I've read a little bit about the reasons why many people behave like this, and I have struggled with my own case of "covid fatigue" at times. But so far, I haven't given up -- I hike up my big girl panties, put the d**m mask on, wash/sanitize my hands often, and keep my exposure to others to a minimum.

I belong to a social club for women motorcycle riders in my local area. One of them was having a birthday get-together at a local bar last night. She issued a private message to the rest of us to meet her at the bar and enjoy the party.
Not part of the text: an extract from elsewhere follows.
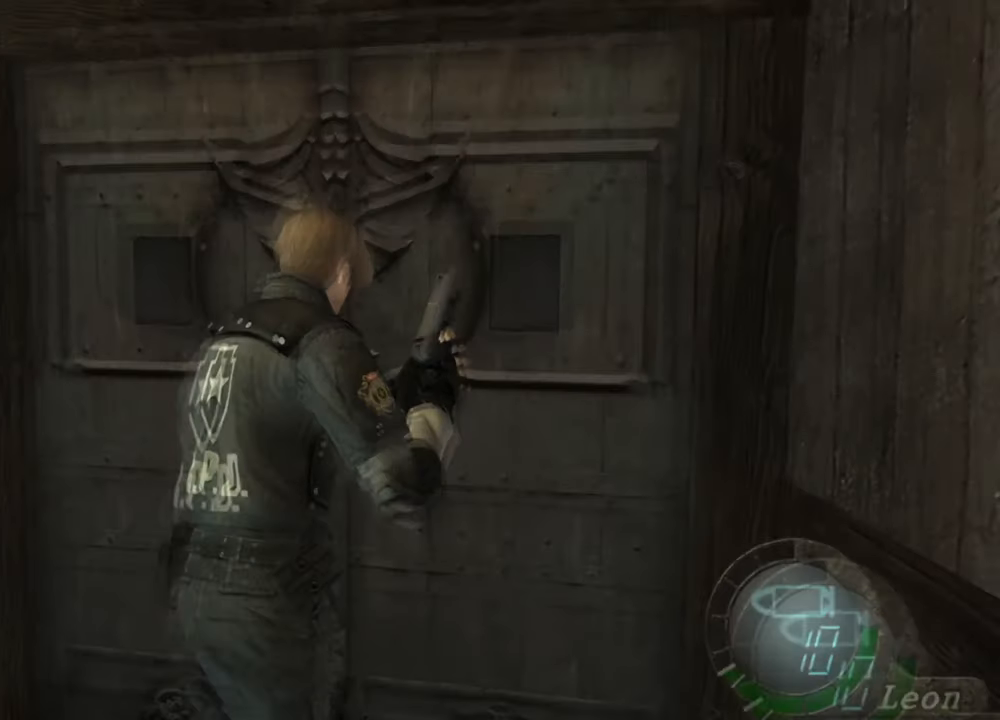
{"keys": ["e", "shift", "w"], "mouse": [], "events": [[34, "e", "up"], [100, "e", "down"], [134, "e", "up"], [200, "e", "down"], [267, "e", "up"], [300, "e", "down"], [434, "e", "up"], [467, "e", "down"]]}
I wished them all a good time while shaking my head in disbelief that she thinks this is an okay thing to do, what with covid rates going sky high in Iowa right now (the state is currently third in the nation -- a very un-enviable place to be). I doubt I'm going to attend the monthly club meetings for the foreseeable future.


----------



## violets2217 (Nov 18, 2020)

I honestly did not realize Thanksgiving was next week. When my kids were putting away the Walmart grocery order they pointed it out to me and ask why there was no turkey in our order! So hopefully I have a turkey breast in the freezer to throw in the crock pot or we are doing a "favorite meal" buffet. Last holiday we did that it included tacos, homemade pizza and I think a meat loaf and some spicy chicken fajita pasta dish!!! Hope everyone has a great holiday!!!


----------



## Peachy Clean Soap (Nov 18, 2020)

DeeAnna said:


> _"...doesn't seem to understand you can get sick from family ..."_
> 
> Ugh, yeah. I'm afraid a bunch of my family in western Iowa have the same attitude. I don't understand it.
> 
> ...


Good Choice' I cant see exposing ourselves to possible covid' If its not absolutely necessary. I dont even like going to the grocery store! I use every precaution not to cross contaminate when I do, tell the Family the same. We cant be careful enough.


----------



## Marebear (Nov 19, 2020)

To BattleGnome  -   I couldn't agree with you more about Wisconsin.  I am a resident of Wisconsin and people wearing masks varies from county to county.  I don't understand what is so difficult about putting on a mask.  In my county, 300 people walked in to a county board meeting to complain about masks.  Not one of the 300 wearing a mask.  County board members called it a Covid party.
Small Thanksgiving for me.  Something that I read today - Better a Zoomgiving than an ICU


----------



## beckster51 (Nov 19, 2020)

All this magical thinking about Covid is very disturbing!  I understand why no one wants to deal with Covid, neither do I.  But I also don't think it's going to skip over me and mine "just cause" if I don't take precautions.  Thanksgiving this year will be me and my husband, with 2 dogs begging for turkey scraps.  My very best wishes for everyone here to stay vigilant and safe.


----------



## bookreader451 (Nov 19, 2020)

Just an update we got good news today my sister's tumor is benign!  Jumping for JOY!!


----------



## dixiedragon (Nov 19, 2020)

We've rented a pavilion in a local state park for Tgiving. Literally every Thanksgiving I can recall for my entire life has had gorgeous, sunny weather - sometimes cold but always sunny. So knock on wood that this continues! But even so, we're down from our usual 30 people to around 10. 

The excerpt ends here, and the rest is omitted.